「天声人語」が取り上げた志賀直哉

本日の朝日新聞天声人語」を読むと、吾輩が12日前に取り上げた小説家・志賀直哉といい、歴史学者磯田道史といい、題材はほぼ同じであった。そこで、この「天声人語」を残す意味から紹介することにした。

作家の志賀直哉スペイン風邪が猛威をふるった1918年の秋、家族や使用人にたびたび言いつけた。「むやみに外出するな」「人混みを避けよ」。こっそり芝居見物に出かけたお手伝いの女性に腹を立て、クビにするといきり立ったこともある。

実体験をつづった小説『流行感冒』によれば、口うるさく注意した本人が感染する。40度近い高熱、足や腰のだるさ……。まもなく妻や娘も発症してしまう。解雇されかかった女性は免疫を得ていたのか元気で、献身的に看病する。作家はわが短慮を反省した。

この短編を読み直したのは、歴史学者磯田道史さんが「コロナ禍に教訓が多い」と近著で紹介していたから。なるほど小言はどれも「3密」回避の理にかなう。ピリピリした言動は「自粛警察」を思わせる。一足先に免疫を得た人々を大切にすべし、とも教えてくれる。

年譜によると、一家は当時、千葉県我孫子市に暮らした。収まったかに見えて襲いかかる感染症の波は、分別盛りの作家を幾度も不安に陥れる。右往左往の日々は良質なルポルタージュのようである。

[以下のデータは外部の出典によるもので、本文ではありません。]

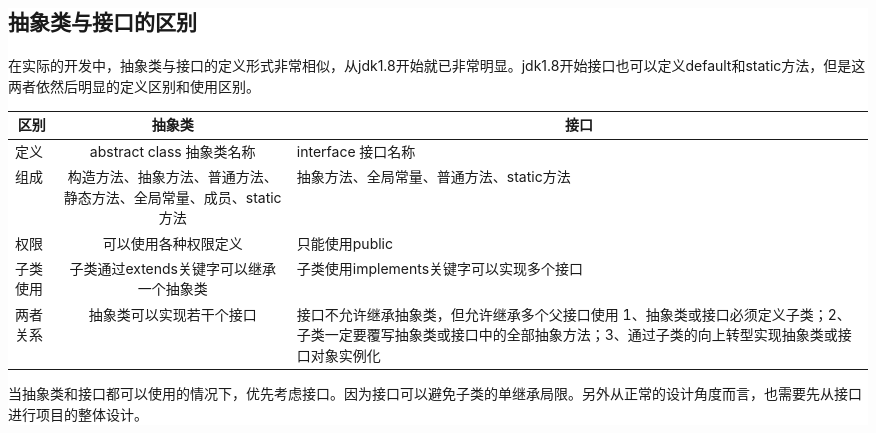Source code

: ## 抽象类与接口的区别

在实际的开发中，抽象类与接口的定义形式非常相似，从jdk1.8开始就已非常明显。jdk1.8开始接口也可以定义default和static方法，但是这两者依然后明显的定义区别和使用区别。

| 区别 |  抽象类 |  接口 |
| ---- | :--: | ---- |
|   定义   |   abstract class 抽象类名称   |   interface 接口名称   |
|  组成    |   构造方法、抽象方法、普通方法、静态方法、全局常量、成员、static方法   |抽象方法、全局常量、普通方法、static方法  |
|   权限   |  可以使用各种权限定义    |   只能使用public   |
|   子类使用   |   子类通过extends关键字可以继承一个抽象类   |  子类使用implements关键字可以实现多个接口    |
|   两者关系   |   抽象类可以实现若干个接口|接口不允许继承抽象类，但允许继承多个父接口使用   1、抽象类或接口必须定义子类；2、子类一定要覆写抽象类或接口中的全部抽象方法；3、通过子类的向上转型实现抽象类或接口对象实例化   |

当抽象类和接口都可以使用的情况下，优先考虑接口。因为接口可以避免子类的单继承局限。另外从正常的设计角度而言，也需要先从接口进行项目的整体设计。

読み終えて、我孫子市内の旧宅跡に復元された書斎を訪ねた。6畳一間の平屋建て。柱や障子、床の間を見ていると、幼い娘を守りたい一心で感染予防に腐心する文豪の声が幻のように響いた。

作家の熱はすぐ下がった。回復後、『小僧の神様』『暗夜行路』など代表作を相次いで世に出す。あすは1971年に88歳で亡くなった作家をしのぶ直哉忌である。

2つの文章を読み比べると、内容がほぼ同じであったと思います。と同時に、志賀直哉我孫子市での生活の一部がわかります。吾輩からすれば、あの天下の「天声人語」と同じ題材で文章を作成できて嬉しい限りです。